Anita Berlin looking at her father's portrait
We had lunch in the beautiful hall of the town hall in Woolwich (Pam managed to convince them not to move us to the basement, even if we were almost 100 people), and we had the “official” group photo on the impressive staircase, one of the landmarks of the building.

Dinner at the Town Hall in Woolwich
One of the pluses of this symposium was the outstanding theatre performances we enjoyed during the day. The first one was “Going Back”, the new reminiscence show by Eastern Angles, which tells the life story of Sid, a 94-year-old veteran and his wife Hettie throughout the 20th century. This was a brilliantly performed show in which I would highlight the amazing choreography and use of sound effects.
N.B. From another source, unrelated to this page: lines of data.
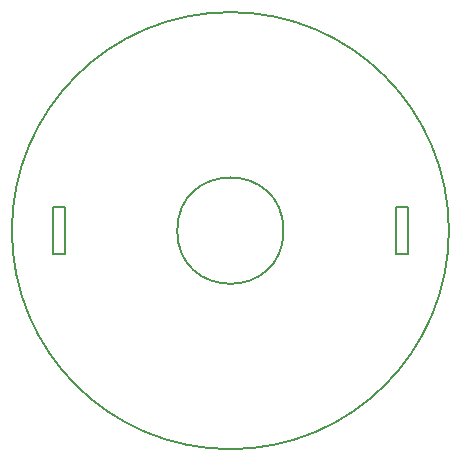
<source format=gbr>
G04 #@! TF.FileFunction,Profile,NP*
%FSLAX46Y46*%
G04 Gerber Fmt 4.6, Leading zero omitted, Abs format (unit mm)*
G04 Created by KiCad (PCBNEW 4.0.5) date 02/15/17 11:53:04*
%MOMM*%
%LPD*%
G01*
G04 APERTURE LIST*
%ADD10C,0.100000*%
%ADD11C,0.150000*%
G04 APERTURE END LIST*
D10*
D11*
X-15000000Y-2000000D02*
X-15000000Y2000000D01*
X-14000000Y-2000000D02*
X-15000000Y-2000000D01*
X-14000000Y2000000D02*
X-14000000Y-2000000D01*
X-15000000Y2000000D02*
X-14000000Y2000000D01*
X14000000Y2000000D02*
X15000000Y2000000D01*
X14000000Y-2000000D02*
X14000000Y2000000D01*
X15000000Y-2000000D02*
X14000000Y-2000000D01*
X15000000Y2000000D02*
X15000000Y-2000000D01*
X18500000Y0D02*
G75*
G03X18500000Y0I-18500000J0D01*
G01*
X4500000Y0D02*
G75*
G03X4500000Y0I-4500000J0D01*
G01*
M02*

</source>
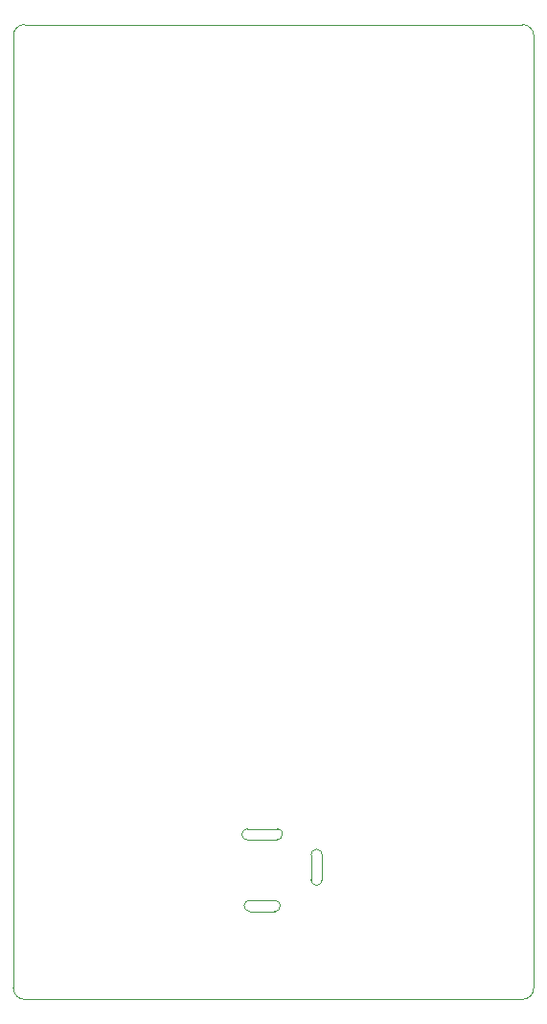
<source format=gbr>
G04 #@! TF.GenerationSoftware,KiCad,Pcbnew,(5.1.12)-1*
G04 #@! TF.CreationDate,2021-12-26T01:52:18+01:00*
G04 #@! TF.ProjectId,esp32,65737033-322e-46b6-9963-61645f706362,rev?*
G04 #@! TF.SameCoordinates,Original*
G04 #@! TF.FileFunction,Profile,NP*
%FSLAX46Y46*%
G04 Gerber Fmt 4.6, Leading zero omitted, Abs format (unit mm)*
G04 Created by KiCad (PCBNEW (5.1.12)-1) date 2021-12-26 01:52:18*
%MOMM*%
%LPD*%
G01*
G04 APERTURE LIST*
G04 #@! TA.AperFunction,Profile*
%ADD10C,0.050000*%
G04 #@! TD*
G04 #@! TA.AperFunction,Profile*
%ADD11C,0.100000*%
G04 #@! TD*
G04 APERTURE END LIST*
D10*
X119000000Y-34000000D02*
G75*
G02*
X120000000Y-33000000I1000000J0D01*
G01*
X164000000Y-33000000D02*
G75*
G02*
X165000000Y-34000000I0J-1000000D01*
G01*
X165000000Y-118000000D02*
G75*
G02*
X164000000Y-119000000I-1000000J0D01*
G01*
X120000000Y-119000000D02*
G75*
G02*
X119000000Y-118000000I0J1000000D01*
G01*
X119000000Y-118000000D02*
X119000000Y-34000000D01*
X164000000Y-119000000D02*
X120000000Y-119000000D01*
X165000000Y-34000000D02*
X165000000Y-118000000D01*
X120000000Y-33000000D02*
X164000000Y-33000000D01*
D11*
X139900000Y-111250000D02*
X142100000Y-111250000D01*
X142100000Y-110250000D02*
X139900000Y-110250000D01*
X146300000Y-108450000D02*
X146300000Y-106250000D01*
X145300000Y-106250000D02*
X145300000Y-108450000D01*
X139700000Y-104950000D02*
X142250000Y-104950000D01*
X142350000Y-103950000D02*
X139700000Y-103950000D01*
X139900000Y-110250000D02*
G75*
G03*
X139400000Y-110750000I0J-500000D01*
G01*
X139400000Y-110750000D02*
G75*
G03*
X139900000Y-111250000I500000J0D01*
G01*
X142100000Y-111250000D02*
G75*
G03*
X142600000Y-110750000I0J500000D01*
G01*
X142600000Y-110750000D02*
G75*
G03*
X142100000Y-110250000I-500000J0D01*
G01*
X145300000Y-108450000D02*
G75*
G03*
X145800000Y-108950000I500000J0D01*
G01*
X145800000Y-108950000D02*
G75*
G03*
X146300000Y-108450000I0J500000D01*
G01*
X146300000Y-106250000D02*
G75*
G03*
X145800000Y-105750000I-500000J0D01*
G01*
X145800000Y-105750000D02*
G75*
G03*
X145300000Y-106250000I0J-500000D01*
G01*
X139700000Y-103950000D02*
G75*
G03*
X139200000Y-104450000I0J-500000D01*
G01*
X139200000Y-104450000D02*
G75*
G03*
X139700000Y-104950000I500000J0D01*
G01*
X142250000Y-104950000D02*
G75*
G03*
X142800000Y-104400000I0J550000D01*
G01*
X142800000Y-104400000D02*
G75*
G03*
X142350000Y-103950000I-450000J0D01*
G01*
M02*

</source>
Pam Schweitzer and Jon Tavener (director)  converse before the Eastern Angles show 
"Going Back" by Eastern Angles
The second performance was Wioleta Pietrasik’s homage to her grandma, who lived with Alzheimer’s during the last years of her life. This intimate piece was developed by the actress herself with the help of Pam Schweitzer. I loved the mixture of Polish and English and the humorous use of body language.

Wioleta Pietrasik shows how her mother used to stir the mashed potatoes
There was also an exclusive one-to-one performance by Clare McManus, “Tread Softly”, which took place in the kitchen, but only ten people could attend it and I wasn’t one of the lucky ones.

I had to speak at the end of the day, during the launching of the Reminiscence Theatre Archive, so I expected that by the time my turn arrived, everybody would have fled or would be half asleep out of exhaustion. To make matters worse, there was a break for “wine” right before my speech. Amazingly, everybody enjoyed my presentation (maybe it was the wine). I guess my life had been such a rollercoaster for the last seven days that I was too tired to get nervous. Actually, I really enjoyed sharing my enthusiasm about the hidden treasures of the archive.

To finish this entry, I would like to thank all the European members of the network for their support and appreciation. I met most of them in Poznan in October, when I had just arrived here, and now it’s great to see them at the end of this project. They are great professionals and wonderful persons as well. This is the end of one of their learning partnerships and the beginning of a new one, this time led by the very capable Catalan team. Pam knows that the future of the network is in good hands.

Mark, Duna and Josep enjoy their meal at Pam's
Petr Veleta shows his dancing skills to the group
P.S. The next day Pam invited all the European partners to have dinner at her house and relax after two days of hard work. The food was delicious and the atmosphere was lively and warm. Each country was invited to sing a song and the Spanish team chose “Eva Mª se fue buscando el sol en la playa”.